Seven hundred classmates and I recently graduated from a Catholic college—the oldest Catholic college in New England and the only liberal arts, strictly undergraduate, and Jesuit institution in the country. One might assume that such a school offers a Catholic studies major as a regular academic program, but such an assumption would be incorrect.
I majored in Catholic studies through a self-designed course of study. It can be done. Whether in a literature class on Dante’s Inferno or an advanced Christology seminar, most every Catholic college offers the courses needed to create a satisfying Catholic studies major.
Beyond the virtues of any particular class, however, a Catholic studies curriculum holds intrinsic value, as its inherently interdisciplinary nature forces the student to draw connections between theology, culture, politics, and aesthetics, and helps to break down too-strict divisions between departments and disciplines. In this way it encourages the student to think on several fronts at once. A student of Catholic studies is not cast adrift into a sea of specialization and technicalization, then, but encounters and ultimately participates in a dynamic and organic tradition of thought.
For example, I spent one summer researching the extent to which early Christian teachings on just war guide the contemporary Church’s diplomatic efforts to outlaw certain types of wartime munitions; by examining sources as diverse as City of God, the book of Maccabees, diplomatic records surrounding the 1997 Ottawa Treaty, papal encyclicals, and secondary scholarship on guerrilla warfare, I came to understand how history, ideology, and personality fit together to beget the ideas and values that define our current age. Thus Catholic studies is also an ideal complement to any number of other majors (I had a second major in political science).

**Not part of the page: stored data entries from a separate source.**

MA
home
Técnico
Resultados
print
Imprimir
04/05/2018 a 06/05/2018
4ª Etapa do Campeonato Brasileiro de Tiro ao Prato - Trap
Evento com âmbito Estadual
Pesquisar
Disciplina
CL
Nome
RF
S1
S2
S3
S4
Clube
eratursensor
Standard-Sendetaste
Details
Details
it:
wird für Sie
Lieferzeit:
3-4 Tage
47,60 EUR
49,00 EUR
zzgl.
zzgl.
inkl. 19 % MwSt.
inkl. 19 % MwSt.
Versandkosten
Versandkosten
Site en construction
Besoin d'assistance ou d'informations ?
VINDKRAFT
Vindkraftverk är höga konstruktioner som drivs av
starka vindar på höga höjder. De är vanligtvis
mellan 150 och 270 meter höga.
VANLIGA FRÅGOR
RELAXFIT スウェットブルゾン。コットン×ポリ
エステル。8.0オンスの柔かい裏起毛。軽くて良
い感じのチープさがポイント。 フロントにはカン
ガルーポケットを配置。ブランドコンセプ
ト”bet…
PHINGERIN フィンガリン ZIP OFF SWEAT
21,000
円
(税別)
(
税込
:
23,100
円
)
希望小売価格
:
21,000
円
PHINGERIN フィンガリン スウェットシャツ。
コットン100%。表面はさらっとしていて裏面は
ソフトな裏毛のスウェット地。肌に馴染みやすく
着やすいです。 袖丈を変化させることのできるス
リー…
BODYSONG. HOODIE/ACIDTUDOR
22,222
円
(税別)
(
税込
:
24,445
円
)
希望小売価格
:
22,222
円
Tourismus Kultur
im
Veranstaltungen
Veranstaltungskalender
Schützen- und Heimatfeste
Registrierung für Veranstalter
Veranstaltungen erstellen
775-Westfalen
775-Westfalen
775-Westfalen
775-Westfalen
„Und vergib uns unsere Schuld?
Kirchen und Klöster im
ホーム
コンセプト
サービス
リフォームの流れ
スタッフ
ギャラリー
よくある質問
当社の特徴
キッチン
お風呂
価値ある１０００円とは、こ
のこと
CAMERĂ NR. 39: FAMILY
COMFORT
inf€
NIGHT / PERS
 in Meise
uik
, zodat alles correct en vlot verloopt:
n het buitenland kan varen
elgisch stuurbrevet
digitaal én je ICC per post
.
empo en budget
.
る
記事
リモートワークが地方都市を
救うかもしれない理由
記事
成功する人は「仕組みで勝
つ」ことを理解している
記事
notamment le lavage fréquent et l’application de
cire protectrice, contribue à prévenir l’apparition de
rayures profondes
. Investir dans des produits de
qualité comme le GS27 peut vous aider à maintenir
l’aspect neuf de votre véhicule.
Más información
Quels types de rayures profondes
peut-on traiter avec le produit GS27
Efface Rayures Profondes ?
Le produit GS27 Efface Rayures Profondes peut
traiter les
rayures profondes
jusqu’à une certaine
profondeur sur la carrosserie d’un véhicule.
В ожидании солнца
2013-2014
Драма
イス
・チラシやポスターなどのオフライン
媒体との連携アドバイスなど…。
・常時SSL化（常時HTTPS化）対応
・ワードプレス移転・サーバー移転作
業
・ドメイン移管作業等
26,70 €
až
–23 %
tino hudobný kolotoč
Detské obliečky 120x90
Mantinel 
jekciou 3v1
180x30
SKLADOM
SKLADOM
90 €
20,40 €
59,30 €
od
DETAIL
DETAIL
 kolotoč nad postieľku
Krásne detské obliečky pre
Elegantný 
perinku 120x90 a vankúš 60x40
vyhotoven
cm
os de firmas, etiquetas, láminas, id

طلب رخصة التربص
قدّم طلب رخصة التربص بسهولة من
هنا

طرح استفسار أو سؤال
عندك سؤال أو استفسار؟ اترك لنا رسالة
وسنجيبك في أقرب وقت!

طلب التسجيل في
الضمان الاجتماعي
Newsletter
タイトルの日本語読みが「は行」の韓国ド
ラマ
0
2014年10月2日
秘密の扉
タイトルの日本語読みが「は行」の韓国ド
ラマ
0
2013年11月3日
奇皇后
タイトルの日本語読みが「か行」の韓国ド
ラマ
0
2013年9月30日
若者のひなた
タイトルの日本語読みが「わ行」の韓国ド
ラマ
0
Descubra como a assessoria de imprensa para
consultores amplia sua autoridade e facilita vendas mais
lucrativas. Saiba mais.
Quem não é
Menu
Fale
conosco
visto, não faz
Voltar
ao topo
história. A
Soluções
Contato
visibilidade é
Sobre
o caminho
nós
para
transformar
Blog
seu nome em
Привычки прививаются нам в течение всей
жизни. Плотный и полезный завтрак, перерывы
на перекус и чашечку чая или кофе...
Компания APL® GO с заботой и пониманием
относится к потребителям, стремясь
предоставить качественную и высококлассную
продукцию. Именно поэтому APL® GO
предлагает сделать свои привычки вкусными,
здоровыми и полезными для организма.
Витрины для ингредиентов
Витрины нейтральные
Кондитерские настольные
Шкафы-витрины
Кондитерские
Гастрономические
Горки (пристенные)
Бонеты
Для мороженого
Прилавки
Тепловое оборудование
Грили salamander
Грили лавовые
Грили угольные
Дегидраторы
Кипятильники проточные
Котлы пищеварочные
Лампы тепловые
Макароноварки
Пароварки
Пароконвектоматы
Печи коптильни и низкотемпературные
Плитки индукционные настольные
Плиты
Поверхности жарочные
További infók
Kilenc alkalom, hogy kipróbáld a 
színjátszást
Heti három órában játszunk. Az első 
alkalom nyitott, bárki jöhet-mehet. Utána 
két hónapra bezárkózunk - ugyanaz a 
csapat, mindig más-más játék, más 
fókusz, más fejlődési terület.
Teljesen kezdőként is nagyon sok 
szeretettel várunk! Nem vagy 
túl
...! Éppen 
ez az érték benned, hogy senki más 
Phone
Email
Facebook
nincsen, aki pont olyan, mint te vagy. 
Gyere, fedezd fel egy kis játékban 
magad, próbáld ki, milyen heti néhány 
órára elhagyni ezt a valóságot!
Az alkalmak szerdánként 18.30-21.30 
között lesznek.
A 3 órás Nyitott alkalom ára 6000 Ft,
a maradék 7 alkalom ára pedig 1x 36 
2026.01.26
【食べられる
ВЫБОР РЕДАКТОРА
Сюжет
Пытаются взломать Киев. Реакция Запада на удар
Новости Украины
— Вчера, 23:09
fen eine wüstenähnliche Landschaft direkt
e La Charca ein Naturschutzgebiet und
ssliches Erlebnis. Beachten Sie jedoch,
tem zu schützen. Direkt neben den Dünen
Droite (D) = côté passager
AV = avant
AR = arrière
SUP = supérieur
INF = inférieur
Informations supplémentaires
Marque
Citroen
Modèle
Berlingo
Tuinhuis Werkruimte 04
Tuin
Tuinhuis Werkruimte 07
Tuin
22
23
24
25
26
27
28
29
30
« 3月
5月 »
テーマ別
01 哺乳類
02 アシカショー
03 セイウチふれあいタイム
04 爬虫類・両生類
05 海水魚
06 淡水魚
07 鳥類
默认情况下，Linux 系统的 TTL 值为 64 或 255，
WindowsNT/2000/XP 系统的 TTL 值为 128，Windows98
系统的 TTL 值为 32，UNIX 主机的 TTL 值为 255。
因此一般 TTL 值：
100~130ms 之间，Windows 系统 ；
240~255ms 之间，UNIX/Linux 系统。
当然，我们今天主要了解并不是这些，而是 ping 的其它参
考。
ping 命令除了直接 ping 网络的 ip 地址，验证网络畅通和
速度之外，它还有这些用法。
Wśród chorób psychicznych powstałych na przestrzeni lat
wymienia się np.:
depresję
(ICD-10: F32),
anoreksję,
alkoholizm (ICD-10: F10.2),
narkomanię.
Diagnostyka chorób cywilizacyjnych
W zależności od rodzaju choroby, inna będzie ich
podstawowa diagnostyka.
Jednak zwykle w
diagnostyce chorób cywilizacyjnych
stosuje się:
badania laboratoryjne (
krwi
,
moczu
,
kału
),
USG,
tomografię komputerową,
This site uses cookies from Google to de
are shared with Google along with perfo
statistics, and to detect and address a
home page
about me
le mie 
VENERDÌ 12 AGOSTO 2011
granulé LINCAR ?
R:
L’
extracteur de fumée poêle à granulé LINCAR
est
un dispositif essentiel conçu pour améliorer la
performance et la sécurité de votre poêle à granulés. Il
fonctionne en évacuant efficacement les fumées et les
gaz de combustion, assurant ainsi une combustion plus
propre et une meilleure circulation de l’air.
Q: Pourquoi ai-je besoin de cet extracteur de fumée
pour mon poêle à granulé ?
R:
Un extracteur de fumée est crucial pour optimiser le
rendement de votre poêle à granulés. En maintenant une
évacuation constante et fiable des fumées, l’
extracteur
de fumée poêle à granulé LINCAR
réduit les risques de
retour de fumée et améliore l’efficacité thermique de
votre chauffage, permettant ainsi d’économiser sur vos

But while my experience as a Catholic studies major was transformative, it ought not to be unique, especially at a top-notch Catholic school that possesses all the institutional and educational resources to provide it. Despite my alma mater’s commitment, as professed in its own mission statement, to enabling “special” engagement with the “intellectual heritage of Catholicism,” the college fails to promote, systematize, or even distinguish in-class engagement with the rich intellectual, artistic, and spiritual aspects of the Catholic experience. Indeed, one may, and many do, make it through this leading Catholic college without taking a single class in which Catholicism is seriously treated.
More and more elite colleges and universities are graduating religiously illiterate students, including Catholic institutions which have particular reasons to stress this aspect of a liberal education. That signals a catechetical breakdown, yes, and a possible case of institutional insecurity to boot.
Catholic studies departments do exist as stand-alone major programs at some Catholic colleges and universities, notably The University of St. Thomas in St. Paul, Minnesota, and St. Edward’s University in Austin, Texas. But unless one is enrolled at one of a small handful of four or five such colleges, it is up to self-motivated and unusually self-aware college students to design their own majors if they want to learn about the Catholic faith (slightly more schools—including Georgetown and Notre Dame—offer minors in the field, but the number of schools offering majors remains low).
For their own sake and for the sake of their students, Catholic colleges and universities should be unafraid to offer full course loads in Catholic studies, and where fledgling programs exist, administrators and students should push for their development. Especially at schools that owe their existence to the Church, the study of Catholicism deserves to stand alongside other disciplines as an equal.